Quotas…devalue the merit of female politicians.
Worryingly, British politics are hardly being led by example, as Ed Miliband’s recent (and extremely ill-conceived) stunt demonstrated. At a recent Prime Minister’s Questions, Labour’s leader apparently decided that his inner feminist would be a popular role to play that day. Denouncing the Prime Minister’s all-male front bench (conveniently ignoring the several high-profile female members of the Coalition Cabinet), Miliband lined his own front bench with any female in the party he could summon, deemed by BBC Political Editor Nick Robinson to be a mere gimmick ‘in anticipation of his question to Mr Cameron’. Again demonstrating the dangers of such focus on gender, Miliband’s stunt displays a far greater sexism than Theresa May’s convenient absence that day possibly could. Waving his female MPs in the face of Cameron’s front bench, Labour’s misguided leader used his female politicians in exactly the way that any true feminist should wholeheartedly oppose – as tools selected and positioned on his bench solely on the basis of their gender.
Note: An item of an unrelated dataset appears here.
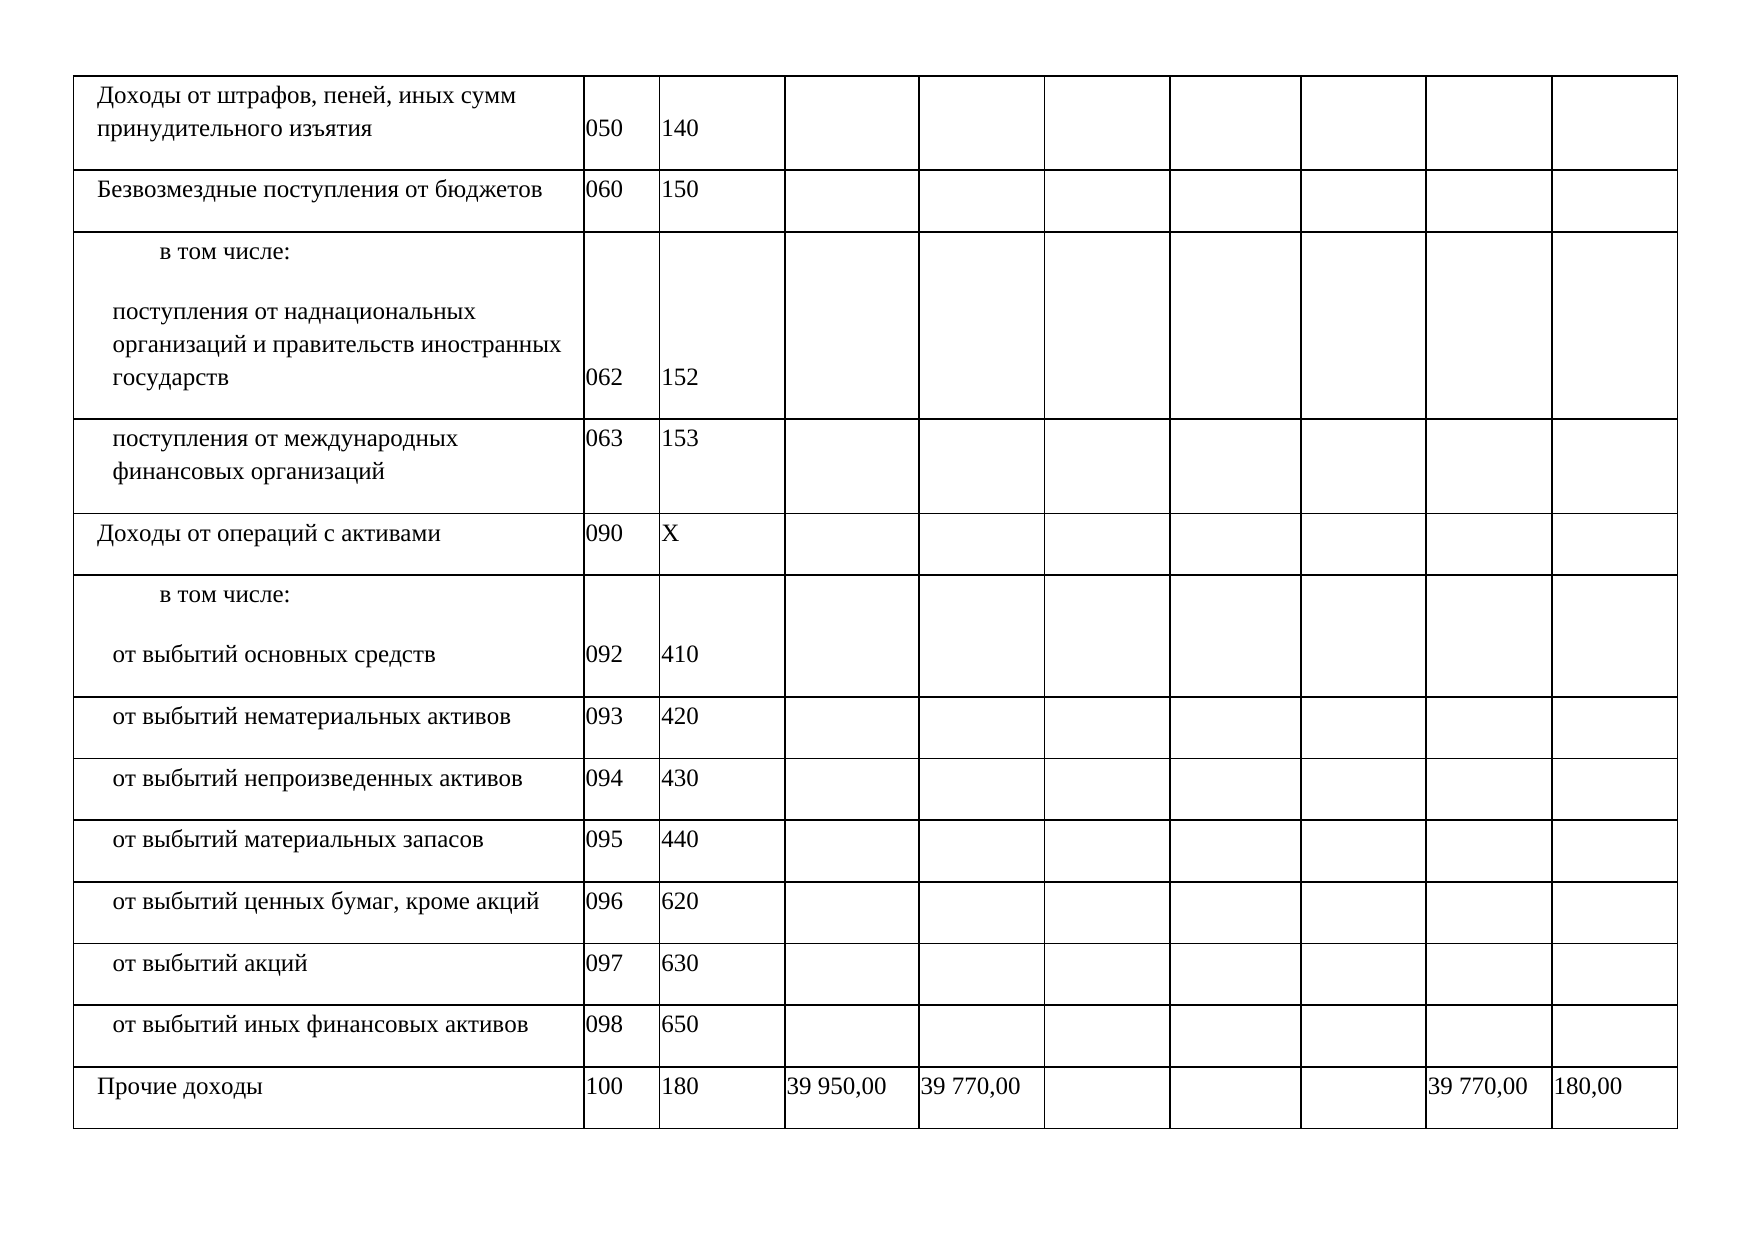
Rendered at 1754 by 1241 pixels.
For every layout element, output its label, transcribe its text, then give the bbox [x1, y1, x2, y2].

table_cell [1427, 233, 1551, 293]
table_cell [1302, 514, 1425, 574]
Miliband’s attempt to express concern at the important issue of gender at best achieved nothing, and at worst is a backwards leap for feminism and his female MPs; Rachel Reeves, Mary Creagh and Yvette Cooper, who sat at Miliband’s side, are all accomplished politicians in their own right. In placing them at his side that day purely to boast of their gender to Cameron, Miliband utterly undermined these accomplishments in exchange for an unfortunate gimmick that assaulted the cause which he claimed to be championing.
Labour’s misguided leader used his female politicians in exactly the way that any true feminist should wholeheartedly oppose – as tools selected and positioned on his bench solely on the basis of their gender.
It would be foolish to say that gender disparity in politics does not exist – indeed it seems unlikely that a degree of rivalry between the genders should ever cease to exist, be it in politics or outside the walls of Westminster. What makes the issue quite so difficult, however, is that talking about it can only place more focus on the genders of those involved – exactly the focus that is required to be removed. What, then, can be done to address the issue? To rely on a tremendously overused and clichéd idiom, Rome was certainly not built in a day, and almost definitely didn’t conquer continents with quotas. Advocates of enormous and sudden change to the gender landscape of British politics are demanding not a natural progression, but an immediate, artificial illusion of progression, enforced by these female-weighted quotas and shortlists, that could only ever devalue the extremely important role of the many female politicians who have struggled and eventually won their place. To further attempt to stretch my metaphor to the brink of its use, equality in politics is not an Empire that can be built in a day with sudden measures to artificially inflate the number of females, but must build from the ground up. No politician, male or female, regardless of political stance, could hope to dismiss the achievements of the women who have worked their way to the top, be it Harriet Harman or Margaret Thatcher. These are the foundations that have already been laid, which brick by brick can be built upon by an upcoming generation of determined women. While demeaning demands for quotas and politicians such as Miliband may speak of equality, nothing can speak louder of the abilities of female politicians than the women who work, fight and win their way to the top, which is the only way a lasting equality and respect can hope to be built.